SOURCE MATERIAL.

____

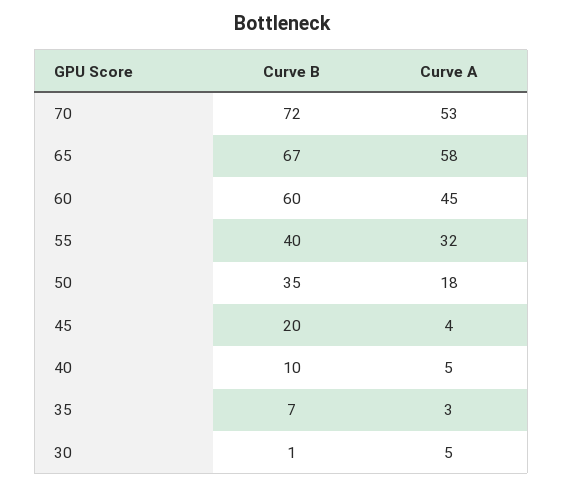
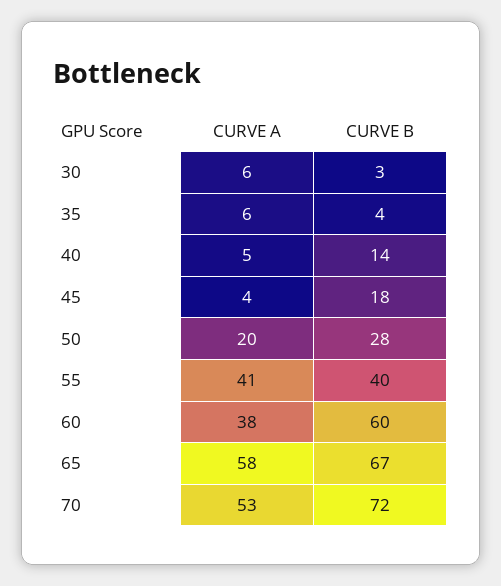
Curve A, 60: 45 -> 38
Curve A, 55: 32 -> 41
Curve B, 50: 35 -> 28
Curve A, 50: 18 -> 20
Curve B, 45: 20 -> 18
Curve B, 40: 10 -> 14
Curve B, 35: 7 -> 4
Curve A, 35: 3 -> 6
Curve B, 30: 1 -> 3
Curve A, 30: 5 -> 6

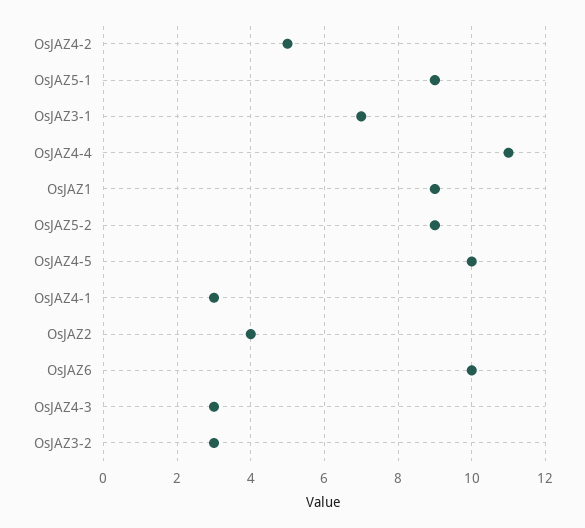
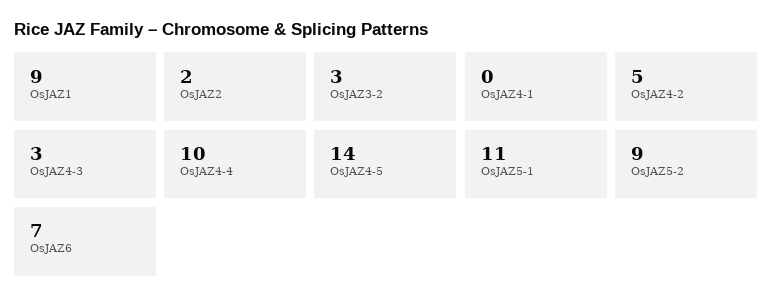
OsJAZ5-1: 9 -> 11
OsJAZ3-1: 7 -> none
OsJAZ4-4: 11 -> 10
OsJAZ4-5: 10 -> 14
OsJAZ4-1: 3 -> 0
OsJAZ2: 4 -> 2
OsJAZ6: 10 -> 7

____

REQUIRED ACTION.
Except for the pictures, give the data again word for word.

EXERCISE RESULT.
Curve A, 60: 45 -> 38
Curve A, 55: 32 -> 41
Curve B, 50: 35 -> 28
Curve A, 50: 18 -> 20
Curve B, 45: 20 -> 18
Curve B, 40: 10 -> 14
Curve B, 35: 7 -> 4
Curve A, 35: 3 -> 6
Curve B, 30: 1 -> 3
Curve A, 30: 5 -> 6

OsJAZ5-1: 9 -> 11
OsJAZ3-1: 7 -> none
OsJAZ4-4: 11 -> 10
OsJAZ4-5: 10 -> 14
OsJAZ4-1: 3 -> 0
OsJAZ2: 4 -> 2
OsJAZ6: 10 -> 7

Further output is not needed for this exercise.